Final Report Summary - VSABLA (Vertical Structure of the Atmospheric Boundary Layer and Applications)

The three dimensional wind fields in the atmospheric boundary layer (ABL) are among the major drivers of local weather, climate, air pollution, and renewable energy sources. Therefore, both observations and modeling studies of vertical profiles of the wind are highly needed. Moreover, the complex turbulent processes in the atmosphere require studies of turbulence parameters, the height and structure of the atmospheric boundary layer. Thus, the studies within VSABLA and the related Danish project tall wind aim to define a set of observations and modeling tools needed to improve the wind resource assessment as well as the design of wind generators, tall buildings, other structures, the performance air pollution models and other applications.
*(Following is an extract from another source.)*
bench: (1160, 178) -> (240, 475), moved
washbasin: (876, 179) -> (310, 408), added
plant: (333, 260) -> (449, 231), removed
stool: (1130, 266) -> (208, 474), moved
The results of VSABLA are published in journals and at scientific and at applied conferences and in this way disseminated and made available for application. VSABLA is also directly linked to wind industry through wind energy industry partners within the Tall Wind project.

The main scientific goals of the VSABLA project were to assess the current ability of meso-scale models and ABL parameterisations to model the wind profile within the entire ABL based on new technology high resolution in time and space measurements (performed at RISOE DTU within the tall wind project); and also to develop new parameterisations.

In line with this, wind speed and direction data from one year measurements at the western coast of Denmark using a pulsed wind-lidar (wind cube 70) were compared with model simulations carried out with the weather research and forecasting (WRF) advanced research WRF (ARW) model of national center for atmospheric research (NCAR), USA on six-kilometer resolution grid (Gryning et al, ICEM2011). It was found that the model underestimates the mean wind speed within 3.3 % at 100 m and within 4.5 % at all heights up to 600 m. Further analysis is being performed on comparisons of modeled and observed momentum flux and roughness parameters (Floors et al, EMS2011). The resolution in height of the data is 50 m in the range from 100 to 600 meters and the resolution in time is ten minutes.

In addition, based on the analysis of these long-term data, a new parameterisation for the shape parameter in the Weibull distribution was suggested and tested (Gryning et al, ICEM2011).

Different physical options, in particular ABL schemes of the WRF ARW model, as well as runs in forecast and analysis mode were evaluated against the measurements for two-week periods (Batchvarova et al, EWEA2011 and Floors et al., ASR, 2011). Generally, the model under predicts the wind speed at all heights above 60 m. Classifying the wind profiles according to thermodynamic stability in the surface layer and normalising them with the measured friction velocity, reveals that the model performs best at neutral conditions, slightly overestimates the wind profile under unstable conditions and underestimates at stable conditions.

The novelty of the results consists of the high resolution of the data in space and time (50 m vertical resolution and ten minutes intervals) within the ABL, provided by the pulsed lidar; the evaluation of model predictions and further development of parameterisations.

Within VSABLA, a novel theory of model evaluation or model-to-data comparison is developed by suggesting a method that combines model prediction and variability of the meteorological parameters, estimated from the measurements (Batchvarova and Gryning, 2010, Batchvarova et al., 2010, Gryning et al., 2011). The variability for wind speed depends on the mean wind speed and the averaging period of the measurements. In case the data fall within the variability interval set along with the model results, the model is performing well and can in principle not be improved. The method was applied in a model comparison exercise performed within COST728, based on data from the observatory of the German weather service at Lindenberg.